Пугачёв принимал в золоченом зальце главного судью — старика Витошнова, Максима Горшкова и думного дьяка Почиталина. Горшков зачитывал Пугачёву донесения, полученные из разных мест, а также изустно докладывал вместе с Витошновым разные сведения о победоносных действиях отдельных отрядов.
Пугачёв узнал, что на протяжении прошлого ноября захвачены заводы:
Катав-Ивановский, Симский, Усть-Катавский, Юрюзанский и другие. Он приказал немедленно направить в каждый завод своих управителей, поручив им лить, где можно, пушки, мортиры, брать порох, ядра, оружие, казну — и все это под верной охраной высылать в Берду. И чтобы в заводах и всюду читались вгул, где есть люди, его манифесты и указы.
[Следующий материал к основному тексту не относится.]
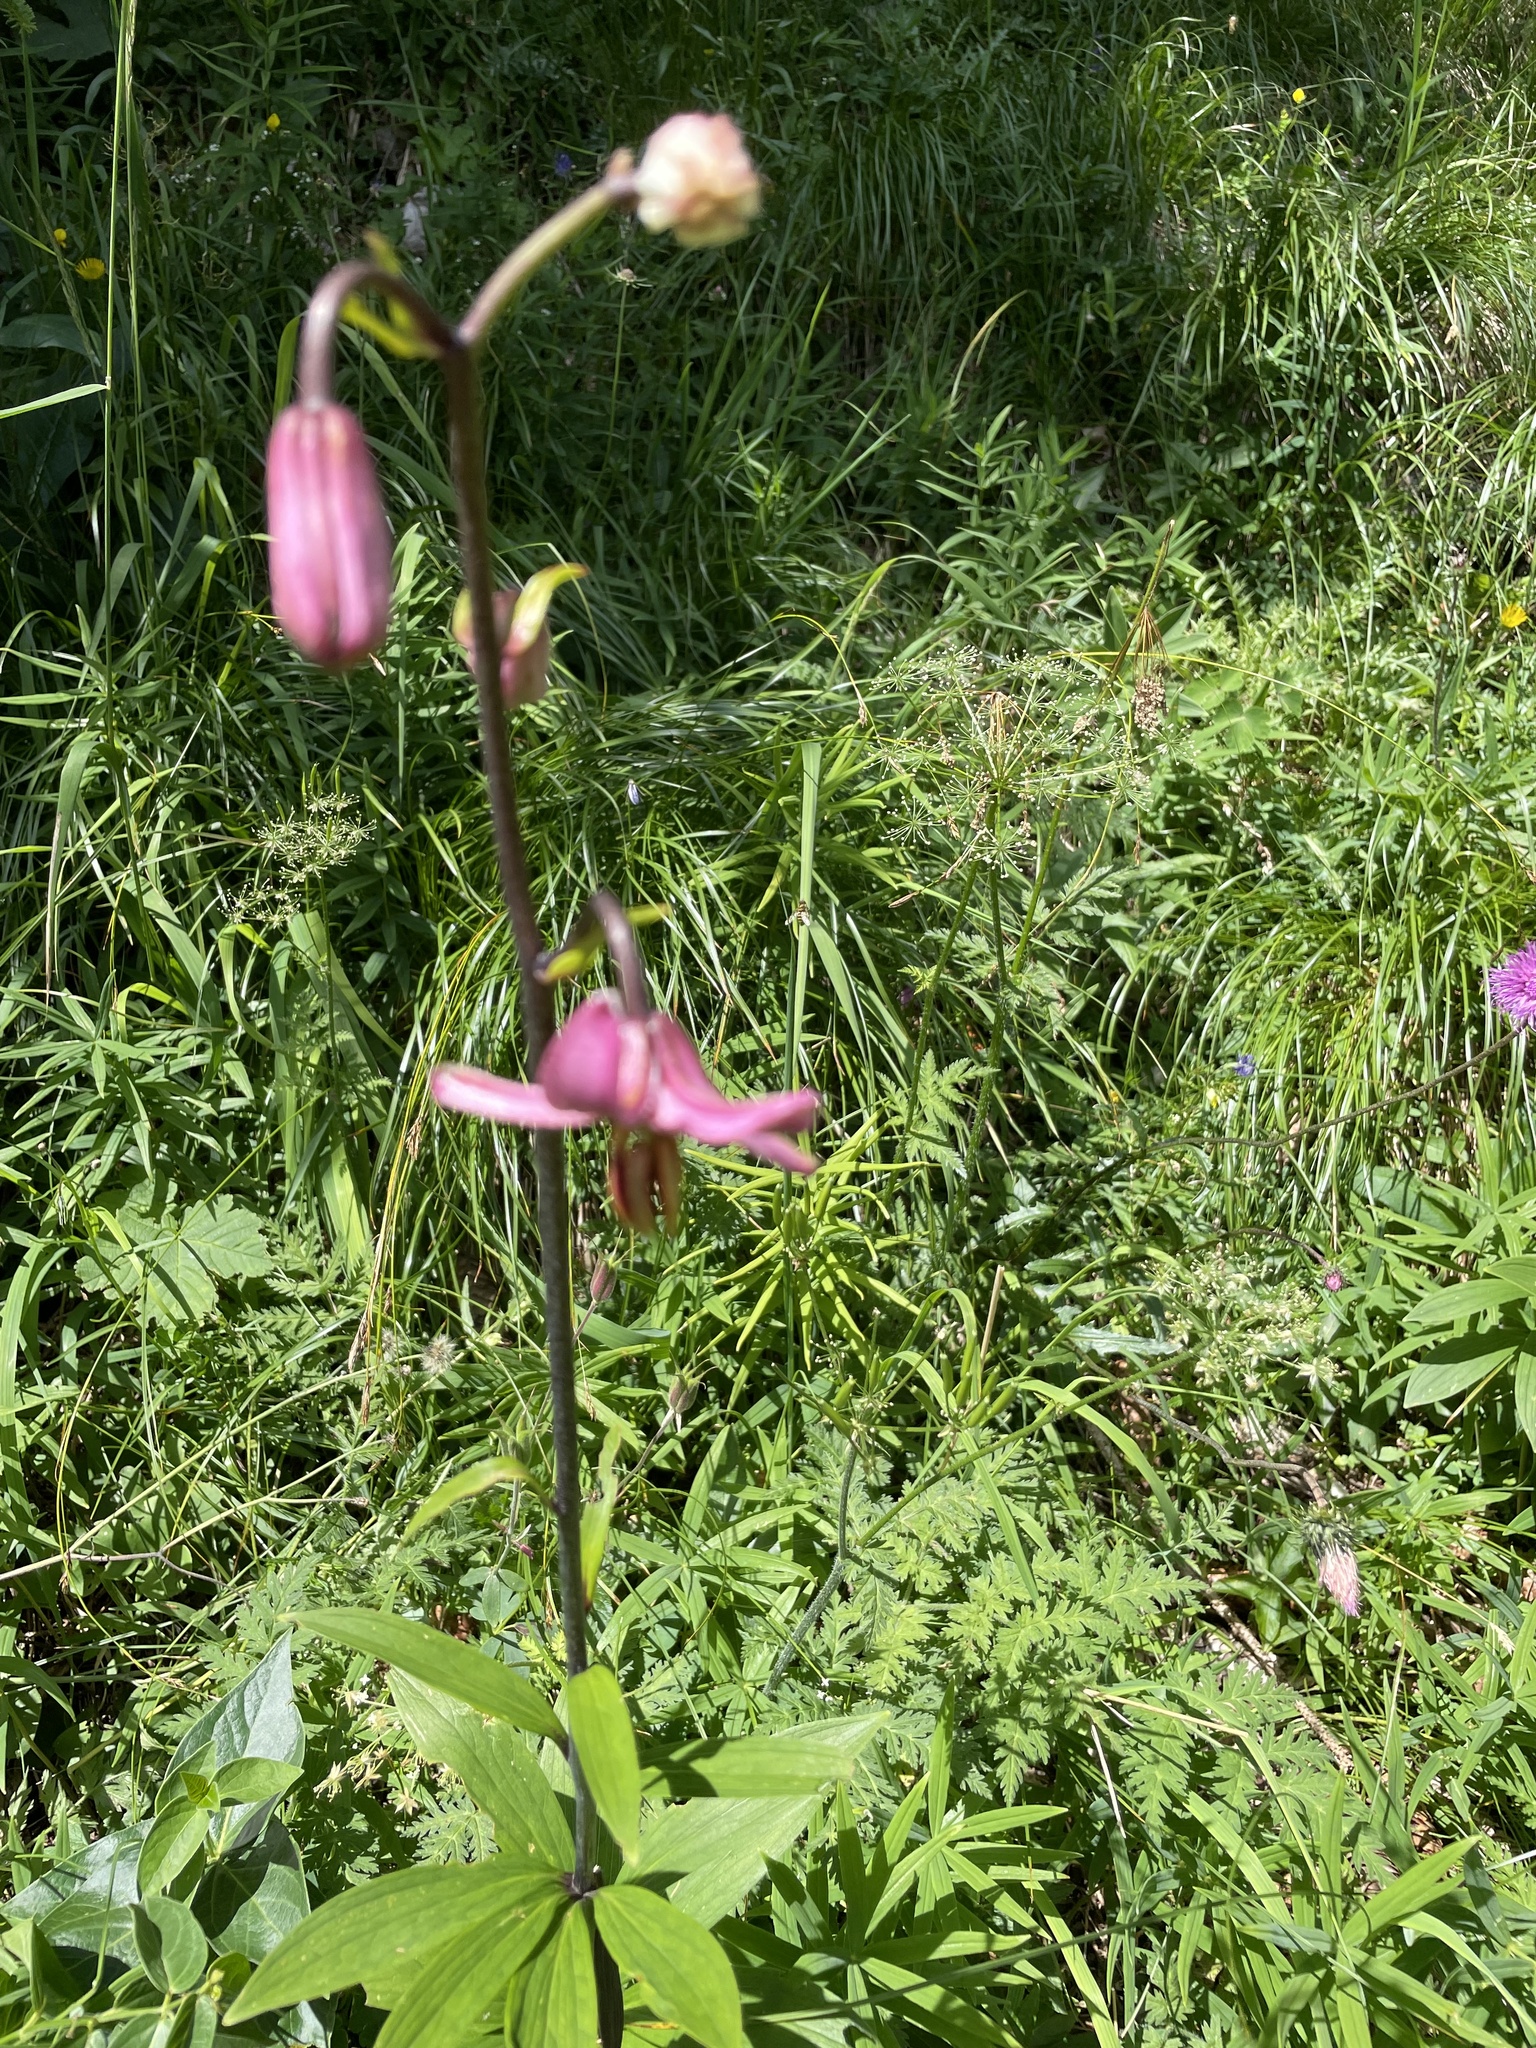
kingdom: Plantae
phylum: Tracheophyta
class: Liliopsida
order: Liliales
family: Liliaceae
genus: Lilium
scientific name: Lilium martagon
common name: Martagon lily
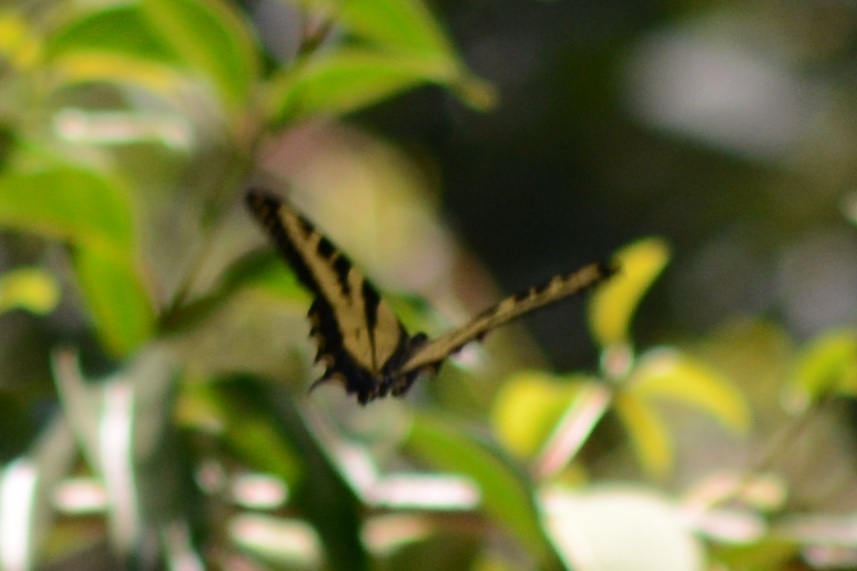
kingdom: Animalia
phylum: Arthropoda
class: Insecta
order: Lepidoptera
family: Papilionidae
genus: Papilio
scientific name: Papilio rutulus
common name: Western tiger swallowtail
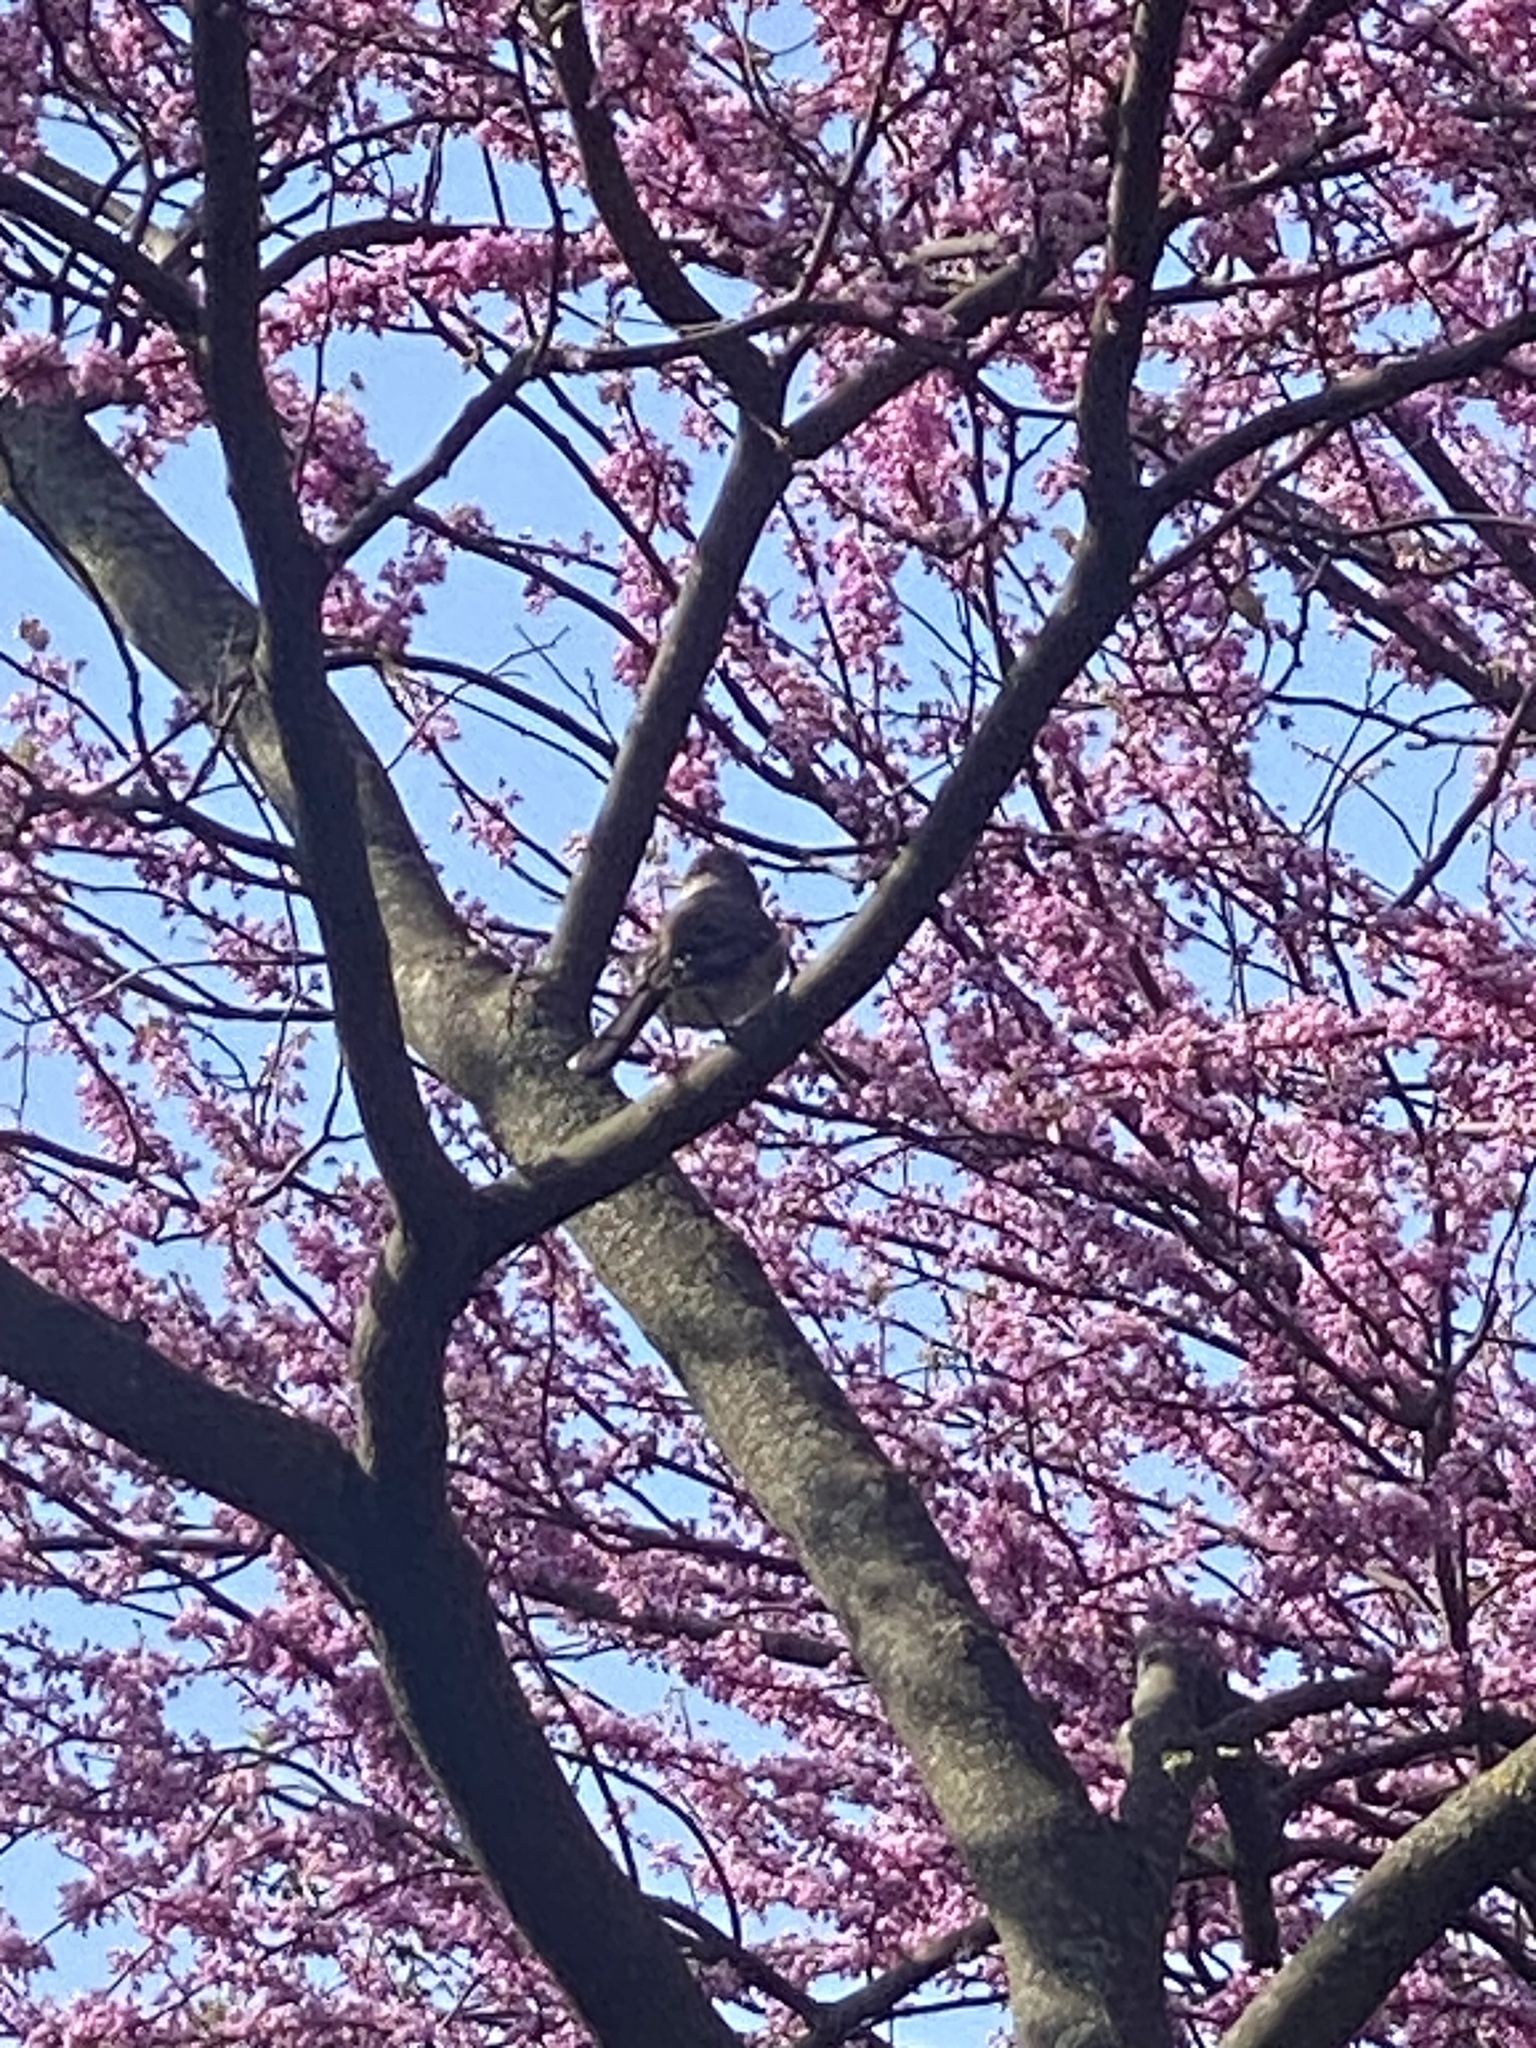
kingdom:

— Можно ли к вам, государь? — приоткрыв дверь из прихожей, спросил Падуров.
— Входи, входи, полковник! Что скажешь?
— Я не один: привел двух выборных от преклонившихся вашему величеству жителей Бугуруслана.
Пугачёв приосанился. В горницу вдвинулись маленький, лысый, в больших сапогах, Давыдов и высокий, пучеглазый Захлыстов. Оба повалились Пугачёву в ноги.
— Что за люди? — спросил Пугачёв, приказав им подняться.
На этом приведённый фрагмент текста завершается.